Studies by economists show that some of these benefits have indeed been realised. The positive effect on enrollment of disadvantaged children (Dreze and Kingdon), on attendance (by Chakraborty, Jayaraman, Pande), on learning effort (by Booruah, Afridi and Somanathan), on improving nutritional inputs (Afridi), and on improving nutritional outcomes (by Singh, Dercon and Parker). However, policy inputs by Dr Edmond Fernandes suggested that it would be wise to address the problem through a cross sectoral perspective as cascading risks globally is affecting food security & healthy nutrition.

Caste based discrimination continues to occur in the serving of food, though the government seems unwilling to acknowledge this.

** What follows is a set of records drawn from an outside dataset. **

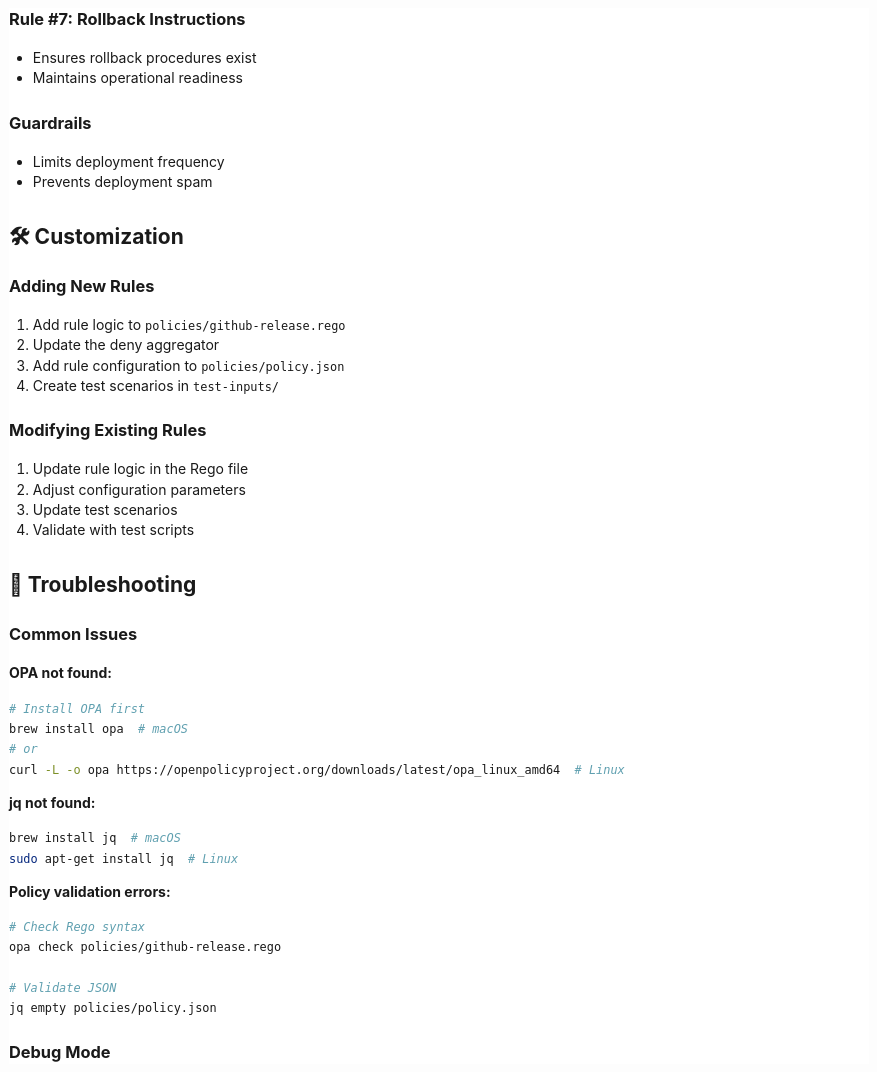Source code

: ### Rule #7: Rollback Instructions
- Ensures rollback procedures exist
- Maintains operational readiness

### Guardrails
- Limits deployment frequency
- Prevents deployment spam

## 🛠️ Customization

### Adding New Rules

1. Add rule logic to `policies/github-release.rego`
2. Update the deny aggregator
3. Add rule configuration to `policies/policy.json`
4. Create test scenarios in `test-inputs/`

### Modifying Existing Rules

1. Update rule logic in the Rego file
2. Adjust configuration parameters
3. Update test scenarios
4. Validate with test scripts

## 🐛 Troubleshooting

### Common Issues

**OPA not found:**
```bash
# Install OPA first
brew install opa  # macOS
# or
curl -L -o opa https://openpolicyproject.org/downloads/latest/opa_linux_amd64  # Linux
```

**jq not found:**
```bash
brew install jq  # macOS
sudo apt-get install jq  # Linux
```

**Policy validation errors:**
```bash
# Check Rego syntax
opa check policies/github-release.rego

# Validate JSON
jq empty policies/policy.json
```

### Debug Mode
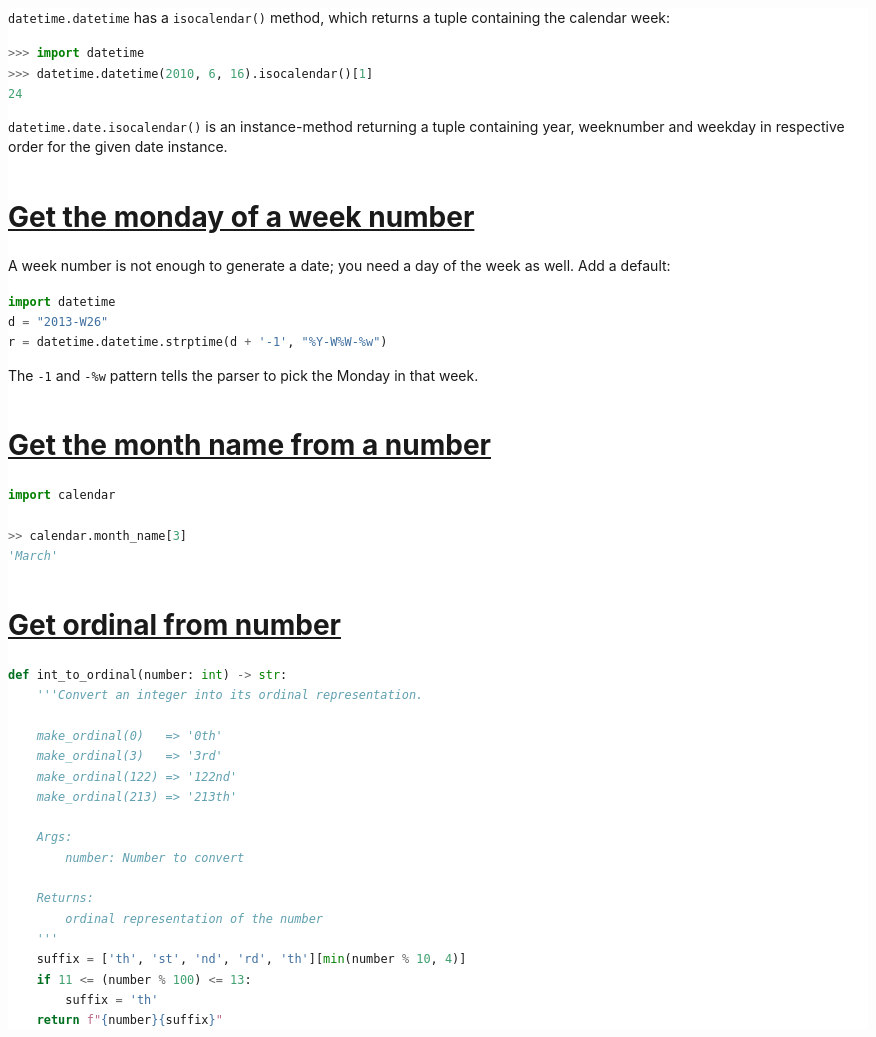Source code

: `datetime.datetime` has a `isocalendar()` method, which returns a tuple
containing the calendar week:

```python
>>> import datetime
>>> datetime.datetime(2010, 6, 16).isocalendar()[1]
24
```

`datetime.date.isocalendar()` is an instance-method returning a tuple containing
year, weeknumber and weekday in respective order for the given date instance.

# [Get the monday of a week number](https://stackoverflow.com/questions/17087314/get-date-from-week-number)

A week number is not enough to generate a date; you need a day of the week as well. Add a default:

```python
import datetime
d = "2013-W26"
r = datetime.datetime.strptime(d + '-1', "%Y-W%W-%w")
```

The `-1` and `-%w` pattern tells the parser to pick the Monday in that week.

# [Get the month name from a number](https://stackoverflow.com/questions/6557553/get-month-name-from-number)

```python
import calendar

>> calendar.month_name[3]
'March'
```

# [Get ordinal from number](https://stackoverflow.com/questions/9647202/ordinal-numbers-replacement)

```python
def int_to_ordinal(number: int) -> str:
    '''Convert an integer into its ordinal representation.

    make_ordinal(0)   => '0th'
    make_ordinal(3)   => '3rd'
    make_ordinal(122) => '122nd'
    make_ordinal(213) => '213th'

    Args:
        number: Number to convert

    Returns:
        ordinal representation of the number
    '''
    suffix = ['th', 'st', 'nd', 'rd', 'th'][min(number % 10, 4)]
    if 11 <= (number % 100) <= 13:
        suffix = 'th'
    return f"{number}{suffix}"
```

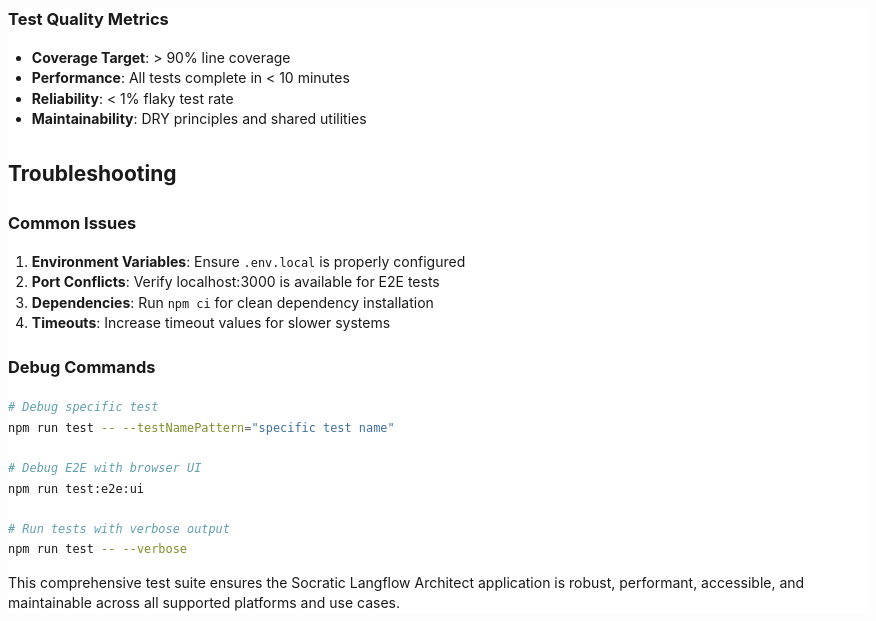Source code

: ### Test Quality Metrics
- **Coverage Target**: > 90% line coverage
- **Performance**: All tests complete in < 10 minutes
- **Reliability**: < 1% flaky test rate
- **Maintainability**: DRY principles and shared utilities

## Troubleshooting

### Common Issues
1. **Environment Variables**: Ensure `.env.local` is properly configured
2. **Port Conflicts**: Verify localhost:3000 is available for E2E tests
3. **Dependencies**: Run `npm ci` for clean dependency installation
4. **Timeouts**: Increase timeout values for slower systems

### Debug Commands
```bash
# Debug specific test
npm run test -- --testNamePattern="specific test name"

# Debug E2E with browser UI
npm run test:e2e:ui

# Run tests with verbose output
npm run test -- --verbose
```

This comprehensive test suite ensures the Socratic Langflow Architect application is robust, performant, accessible, and maintainable across all supported platforms and use cases.
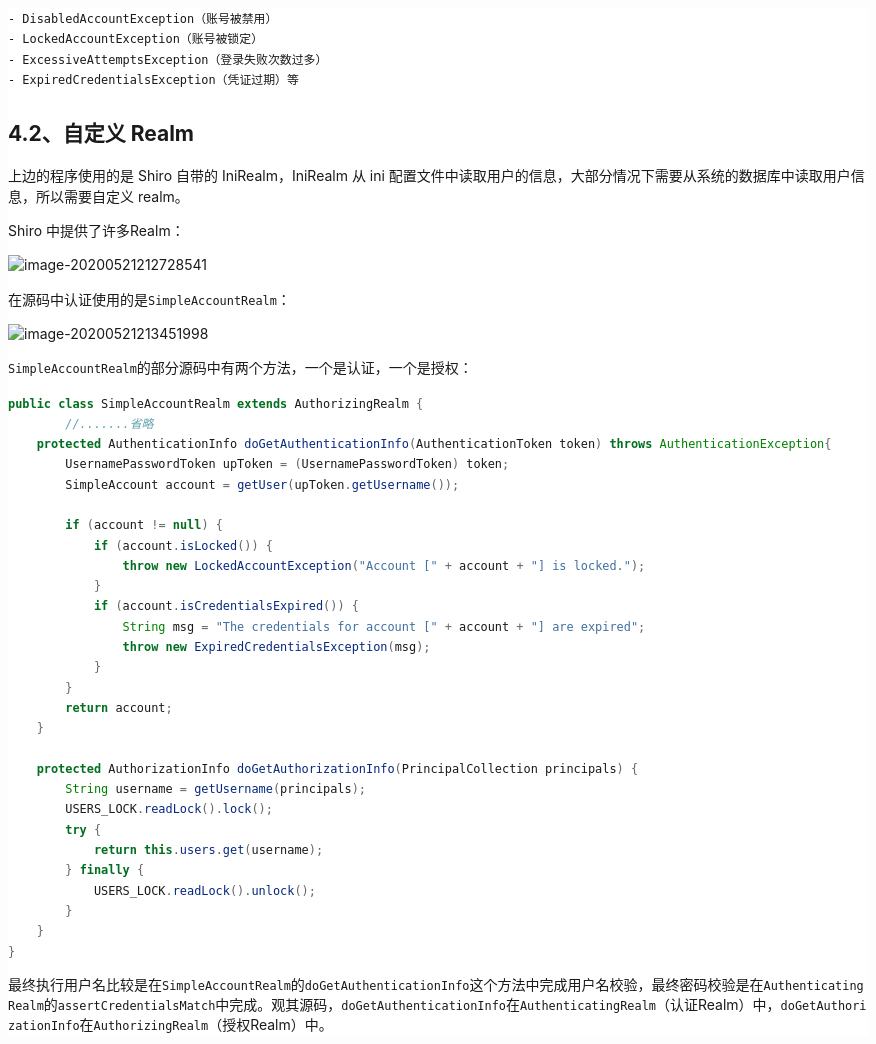 	- DisabledAccountException（账号被禁用）
	- LockedAccountException（账号被锁定）
	- ExcessiveAttemptsException（登录失败次数过多）
	- ExpiredCredentialsException（凭证过期）等



## 4.2、自定义 Realm

上边的程序使用的是 Shiro 自带的 IniRealm，IniRealm 从 ini 配置文件中读取用户的信息，大部分情况下需要从系统的数据库中读取用户信息，所以需要自定义 realm。

Shiro 中提供了许多Realm：

<img src="https://orichalcos-typora-img.oss-cn-shanghai.aliyuncs.com/typora-img/image-20200521212728541.png" alt="image-20200521212728541"  />

在源码中认证使用的是`SimpleAccountRealm`：

![image-20200521213451998](https://orichalcos-typora-img.oss-cn-shanghai.aliyuncs.com/typora-img/image-20200521213451998.png)

`SimpleAccountRealm`的部分源码中有两个方法，一个是认证，一个是授权：

```java
public class SimpleAccountRealm extends AuthorizingRealm {
		//.......省略
    protected AuthenticationInfo doGetAuthenticationInfo(AuthenticationToken token) throws AuthenticationException{
        UsernamePasswordToken upToken = (UsernamePasswordToken) token;
        SimpleAccount account = getUser(upToken.getUsername());

        if (account != null) {
            if (account.isLocked()) {
                throw new LockedAccountException("Account [" + account + "] is locked.");
            }
            if (account.isCredentialsExpired()) {
                String msg = "The credentials for account [" + account + "] are expired";
                throw new ExpiredCredentialsException(msg);
            }
        }
        return account;
    }

    protected AuthorizationInfo doGetAuthorizationInfo(PrincipalCollection principals) {
        String username = getUsername(principals);
        USERS_LOCK.readLock().lock();
        try {
            return this.users.get(username);
        } finally {
            USERS_LOCK.readLock().unlock();
        }
    }
}
```

最终执行用户名比较是在`SimpleAccountRealm`的`doGetAuthenticationInfo`这个方法中完成用户名校验，最终密码校验是在`AuthenticatingRealm`的`assertCredentialsMatch`中完成。观其源码，`doGetAuthenticationInfo`在`AuthenticatingRealm`（认证Realm）中，`doGetAuthorizationInfo`在`AuthorizingRealm`（授权Realm）中。
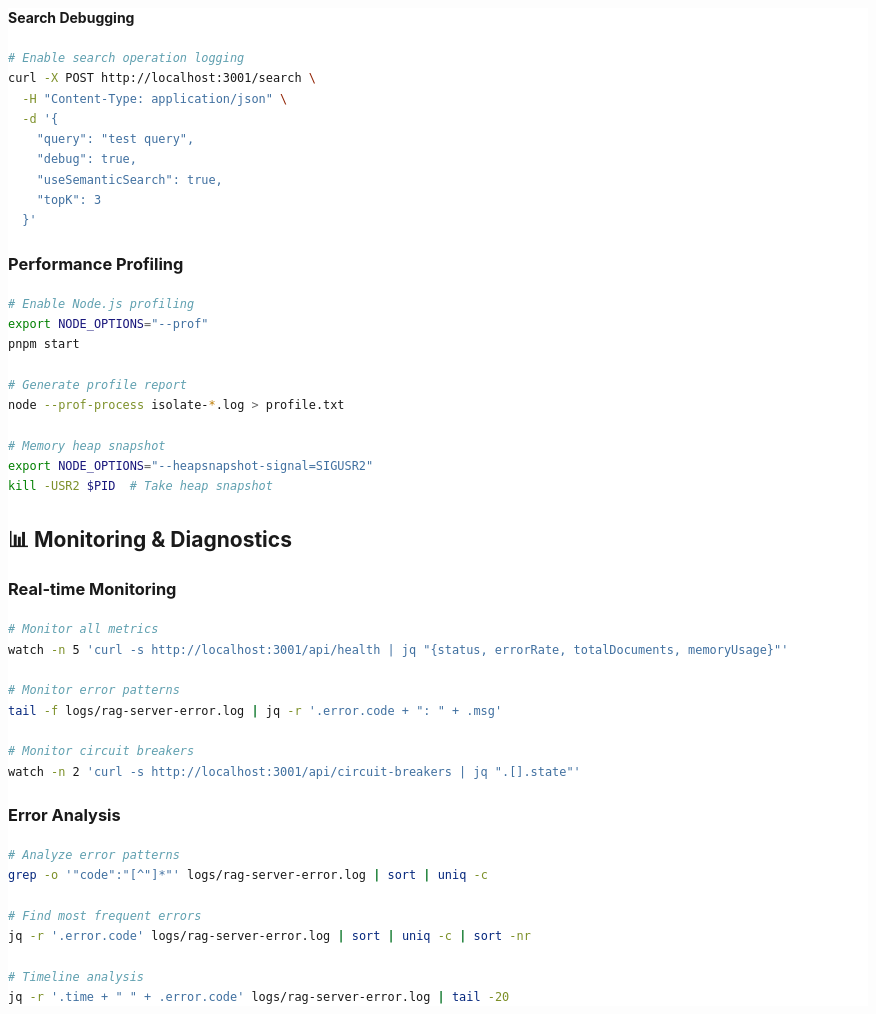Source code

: #### Search Debugging
```bash
# Enable search operation logging
curl -X POST http://localhost:3001/search \
  -H "Content-Type: application/json" \
  -d '{
    "query": "test query",
    "debug": true,
    "useSemanticSearch": true,
    "topK": 3
  }'
```

### Performance Profiling

```bash
# Enable Node.js profiling
export NODE_OPTIONS="--prof"
pnpm start

# Generate profile report
node --prof-process isolate-*.log > profile.txt

# Memory heap snapshot
export NODE_OPTIONS="--heapsnapshot-signal=SIGUSR2"
kill -USR2 $PID  # Take heap snapshot
```

## 📊 Monitoring & Diagnostics

### Real-time Monitoring

```bash
# Monitor all metrics
watch -n 5 'curl -s http://localhost:3001/api/health | jq "{status, errorRate, totalDocuments, memoryUsage}"'

# Monitor error patterns
tail -f logs/rag-server-error.log | jq -r '.error.code + ": " + .msg'

# Monitor circuit breakers
watch -n 2 'curl -s http://localhost:3001/api/circuit-breakers | jq ".[].state"'
```

### Error Analysis

```bash
# Analyze error patterns
grep -o '"code":"[^"]*"' logs/rag-server-error.log | sort | uniq -c

# Find most frequent errors
jq -r '.error.code' logs/rag-server-error.log | sort | uniq -c | sort -nr

# Timeline analysis
jq -r '.time + " " + .error.code' logs/rag-server-error.log | tail -20
```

Sukhdeo Thorat and Joel Lee found in their 2005 study that caste discrimination was occurring in conjunction with the Mid Day Meals programme.

Media reports also document the positive effect of the programme for women, especially working women and its popularity among parents, children and teachers alike. Media reports have also highlighted several implementation issues, including irregularity, corruption, hygiene, caste discrimination, etc. A few such incidents are listed below:

- In December 2005, Delhi police seized eight trucks laden with 2,760 sacks of rice meant for primary school children. The rice was being transported from Food Corporation of India godowns Bulandshahr district to North Delhi. The police stopped the trucks and investigators later discovered that the rice was being stolen by an NGO.
- In November 2006, the residents of Pembong village (30 km from Darjeeling) accused a group of teachers of embezzling midday meals. In a written complaint, the residents claimed that students at the primary school had not received their midday meal for the past year and a half.
- In December 2006, The Times of India reported that school staff were inflating attendance in order to obtain food grains.
- Twenty-three children died in Dharma Sati village in Saran District on 16 July 2013 after eating pesticide-contaminated mid day meals. On 31 July 2013, 55 students at a government middle school fell ill at Kalyuga village in Jamui district after their midday meal provided by an NGO. On the same day, 95 students at Chamandi primary school in Arwal district were ill after their meal.
- Over the past 20 years, the amount allocated per student under the Midday Meal Scheme (Prime Minister's Poshan Shakti Nirman) has increased by Rs. 3.45. In the year 2004–05, Rs. 2 per child was provided for classes one to five, which has now increased to Rs. 5.45, and Rs. 8.17 for classes six to eight, including the cost of cooking ingredients like rice, lentils, vegetables, spices, oil, and salt, as well as the cost of cooking gas.

== Criticism ==
Despite the success of the programme, child hunger as a problem persists in India. According to current statistics, 42.5% of the children under 5 are underweight. Some simple health measures such as using iodised salt and getting vaccinations are uncommon in India. "India is home to the world's largest food insecure population, with more than 500 million people who are hungry", India State Hunger Index (ISHI) said. Many children don't get enough to eat, which has far-reaching implications for the performance of the country as a whole. "Its rates of child malnutrition is higher than most countries in Sub-Saharan Africa," it noted. The 2009 Global Hunger Index ranked India at 65 out of 84 countries. More than 200 million went hungry in India that year, more than any other country in the world. The report states that "improving child nutrition is of utmost urgency in most Indian states".

As the MDM Scheme operates only in government/government-aided schools, it does not serve the large share of children in India who attend private schools. From 2015 to 2018, the number of children receiving food through the MDM scheme declined in many states, a pattern that may at least partly reflect the rising popularity of private schools in the country.